6. Exploitation Path

The following describes the standard progression for this class of memory corruption.

  • OOB Write Primitive
    • Trigger a write beyond ArrayBufferView boundary via native function.
  • Heap Manipulation
    • Adjacent allocations (PartitionAlloc) become corruption targets.
  • Object Corruption
    • Overwrite metadata of neighbouring objects (e.g. typed arrays).
  • Memory Primitive Construction
    • addrof primitive
    • fakeobj primitive
    • controlled OOB read/write
  • Arbitrary Memory Access
    • Corrupt ArrayBuffer backing store pointer to gain full process memory access.
  • Code Execution
    • Overwrite function pointers in GTA V dispatch tables (rage::NativeTbl) to redirect execution flow.

7. Impact

This vulnerability enables:

  • Remote code execution via malicious server resources.
  • Automatic exploitation on client connect (no user interaction beyond that).
  • Full compromise of the GTA V process on affected clients.

Because FiveM executes V8 directly inside the game process, there is no sandbox boundary between script execution and the host application.

8. Root Cause Analysis

The issue stems from a simple but critical mismatch: pointer derived from ArrayBufferView size derived from ArrayBuffer.
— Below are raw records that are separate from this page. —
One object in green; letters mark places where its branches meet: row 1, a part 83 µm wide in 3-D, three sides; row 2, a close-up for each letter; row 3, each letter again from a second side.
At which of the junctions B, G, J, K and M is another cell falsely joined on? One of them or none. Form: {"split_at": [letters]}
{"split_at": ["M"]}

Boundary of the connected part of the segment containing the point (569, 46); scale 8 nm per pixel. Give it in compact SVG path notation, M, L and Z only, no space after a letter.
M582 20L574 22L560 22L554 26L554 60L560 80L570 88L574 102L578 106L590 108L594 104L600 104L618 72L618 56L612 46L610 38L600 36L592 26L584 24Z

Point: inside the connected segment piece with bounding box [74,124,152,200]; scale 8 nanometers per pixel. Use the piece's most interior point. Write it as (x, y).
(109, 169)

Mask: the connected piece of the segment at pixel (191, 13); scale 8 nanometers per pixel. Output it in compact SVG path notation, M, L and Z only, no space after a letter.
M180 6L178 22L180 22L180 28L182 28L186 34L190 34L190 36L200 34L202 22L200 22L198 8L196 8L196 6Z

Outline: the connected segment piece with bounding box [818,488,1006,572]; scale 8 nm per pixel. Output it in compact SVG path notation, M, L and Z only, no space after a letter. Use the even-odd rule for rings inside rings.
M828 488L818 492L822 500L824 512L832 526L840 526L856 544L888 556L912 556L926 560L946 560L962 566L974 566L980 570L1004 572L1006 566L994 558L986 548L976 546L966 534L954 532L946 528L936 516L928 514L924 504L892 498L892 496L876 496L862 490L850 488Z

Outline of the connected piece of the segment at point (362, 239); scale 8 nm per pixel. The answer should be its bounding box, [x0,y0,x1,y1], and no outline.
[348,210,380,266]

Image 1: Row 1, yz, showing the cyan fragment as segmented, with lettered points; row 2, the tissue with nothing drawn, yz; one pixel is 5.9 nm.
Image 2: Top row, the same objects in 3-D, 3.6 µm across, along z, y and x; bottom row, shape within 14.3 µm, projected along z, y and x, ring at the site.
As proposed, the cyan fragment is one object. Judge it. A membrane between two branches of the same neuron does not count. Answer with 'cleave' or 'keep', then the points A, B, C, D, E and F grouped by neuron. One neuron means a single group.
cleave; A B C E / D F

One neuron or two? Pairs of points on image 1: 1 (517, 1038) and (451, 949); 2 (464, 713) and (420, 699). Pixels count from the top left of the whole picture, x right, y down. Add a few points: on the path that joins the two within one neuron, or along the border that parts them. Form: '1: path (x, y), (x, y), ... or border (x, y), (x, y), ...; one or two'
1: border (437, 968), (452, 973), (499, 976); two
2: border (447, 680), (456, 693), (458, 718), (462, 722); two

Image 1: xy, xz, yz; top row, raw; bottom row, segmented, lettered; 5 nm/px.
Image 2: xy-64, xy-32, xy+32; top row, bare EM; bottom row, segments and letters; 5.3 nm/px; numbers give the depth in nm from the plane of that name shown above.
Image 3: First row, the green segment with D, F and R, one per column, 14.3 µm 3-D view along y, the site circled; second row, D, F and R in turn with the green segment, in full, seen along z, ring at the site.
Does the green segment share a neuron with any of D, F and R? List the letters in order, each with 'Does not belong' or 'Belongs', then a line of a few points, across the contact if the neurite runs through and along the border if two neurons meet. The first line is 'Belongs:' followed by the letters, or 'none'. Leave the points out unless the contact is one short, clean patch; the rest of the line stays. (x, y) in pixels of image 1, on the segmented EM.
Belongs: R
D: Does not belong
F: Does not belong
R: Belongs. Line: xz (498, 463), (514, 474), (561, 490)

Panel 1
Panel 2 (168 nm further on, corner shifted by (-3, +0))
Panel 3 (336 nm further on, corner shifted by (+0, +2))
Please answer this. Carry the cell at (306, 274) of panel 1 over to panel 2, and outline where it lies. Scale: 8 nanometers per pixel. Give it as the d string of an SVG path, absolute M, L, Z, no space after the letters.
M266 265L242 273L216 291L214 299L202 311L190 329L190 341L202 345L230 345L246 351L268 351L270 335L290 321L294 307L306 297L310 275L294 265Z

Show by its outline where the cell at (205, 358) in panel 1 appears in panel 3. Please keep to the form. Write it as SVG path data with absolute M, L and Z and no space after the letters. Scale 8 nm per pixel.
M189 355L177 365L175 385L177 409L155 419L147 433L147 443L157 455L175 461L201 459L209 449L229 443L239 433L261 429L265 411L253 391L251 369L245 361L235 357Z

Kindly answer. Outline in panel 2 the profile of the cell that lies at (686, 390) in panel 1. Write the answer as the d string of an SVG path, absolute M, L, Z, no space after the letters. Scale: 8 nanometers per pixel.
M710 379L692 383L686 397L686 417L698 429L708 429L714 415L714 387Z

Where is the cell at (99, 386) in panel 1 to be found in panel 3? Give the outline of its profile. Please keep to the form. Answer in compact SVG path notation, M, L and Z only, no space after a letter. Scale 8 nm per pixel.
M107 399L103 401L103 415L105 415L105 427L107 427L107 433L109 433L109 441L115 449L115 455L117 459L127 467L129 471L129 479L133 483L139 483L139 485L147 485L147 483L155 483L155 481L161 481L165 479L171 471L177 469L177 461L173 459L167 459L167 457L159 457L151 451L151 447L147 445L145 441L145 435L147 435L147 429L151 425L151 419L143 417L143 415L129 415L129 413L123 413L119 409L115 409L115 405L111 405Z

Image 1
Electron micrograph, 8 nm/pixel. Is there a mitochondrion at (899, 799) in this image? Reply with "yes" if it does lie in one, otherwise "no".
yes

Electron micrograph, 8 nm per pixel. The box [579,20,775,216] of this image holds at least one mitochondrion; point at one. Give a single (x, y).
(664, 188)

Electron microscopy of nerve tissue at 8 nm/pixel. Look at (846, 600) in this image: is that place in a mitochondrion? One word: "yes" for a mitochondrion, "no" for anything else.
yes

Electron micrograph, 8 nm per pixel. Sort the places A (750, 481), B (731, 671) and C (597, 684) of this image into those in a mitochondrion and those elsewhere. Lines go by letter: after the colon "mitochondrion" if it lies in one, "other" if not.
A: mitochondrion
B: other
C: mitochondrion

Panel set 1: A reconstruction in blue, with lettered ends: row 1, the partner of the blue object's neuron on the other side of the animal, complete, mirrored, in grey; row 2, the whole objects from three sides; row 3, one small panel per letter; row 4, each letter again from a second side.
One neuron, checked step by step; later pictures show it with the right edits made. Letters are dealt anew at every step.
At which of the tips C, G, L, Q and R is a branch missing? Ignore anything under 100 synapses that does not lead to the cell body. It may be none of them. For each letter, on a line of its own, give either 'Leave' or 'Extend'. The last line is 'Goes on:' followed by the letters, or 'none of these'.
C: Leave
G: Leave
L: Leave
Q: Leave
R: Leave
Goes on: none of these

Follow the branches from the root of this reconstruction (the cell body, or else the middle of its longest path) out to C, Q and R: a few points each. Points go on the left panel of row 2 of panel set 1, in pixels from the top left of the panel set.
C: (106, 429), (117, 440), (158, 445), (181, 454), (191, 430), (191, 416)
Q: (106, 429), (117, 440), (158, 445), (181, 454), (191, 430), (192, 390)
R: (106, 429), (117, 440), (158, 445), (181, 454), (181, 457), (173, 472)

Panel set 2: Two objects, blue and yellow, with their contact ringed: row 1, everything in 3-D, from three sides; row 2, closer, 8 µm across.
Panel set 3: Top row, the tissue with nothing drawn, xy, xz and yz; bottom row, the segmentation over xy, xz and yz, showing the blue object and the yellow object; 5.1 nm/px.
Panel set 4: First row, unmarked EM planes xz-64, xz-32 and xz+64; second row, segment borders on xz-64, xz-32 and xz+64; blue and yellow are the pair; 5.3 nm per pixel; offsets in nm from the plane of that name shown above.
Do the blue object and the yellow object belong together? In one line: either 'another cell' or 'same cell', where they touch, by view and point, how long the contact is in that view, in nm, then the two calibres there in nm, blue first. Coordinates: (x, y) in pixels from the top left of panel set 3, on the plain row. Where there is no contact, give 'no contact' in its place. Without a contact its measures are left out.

A single incorrect identifier (abs instead of abv) breaks the safety assumption between Javascript and native code.

What could have prevented it?

  • Static analysis enforcing consistency between pointer source and size source.
  • Unit tests comparing ArrayBufferView bounds vs native consumption.
  • Fuzzing native invocation paths with offset views and partial buffers.

These would likely have exposed the mismatch immediately due to consistent OOB behaviour.

9. Disclosure

This vulnerability was reported to the CitizenFX team prior to public disclosure & the issue was patched here.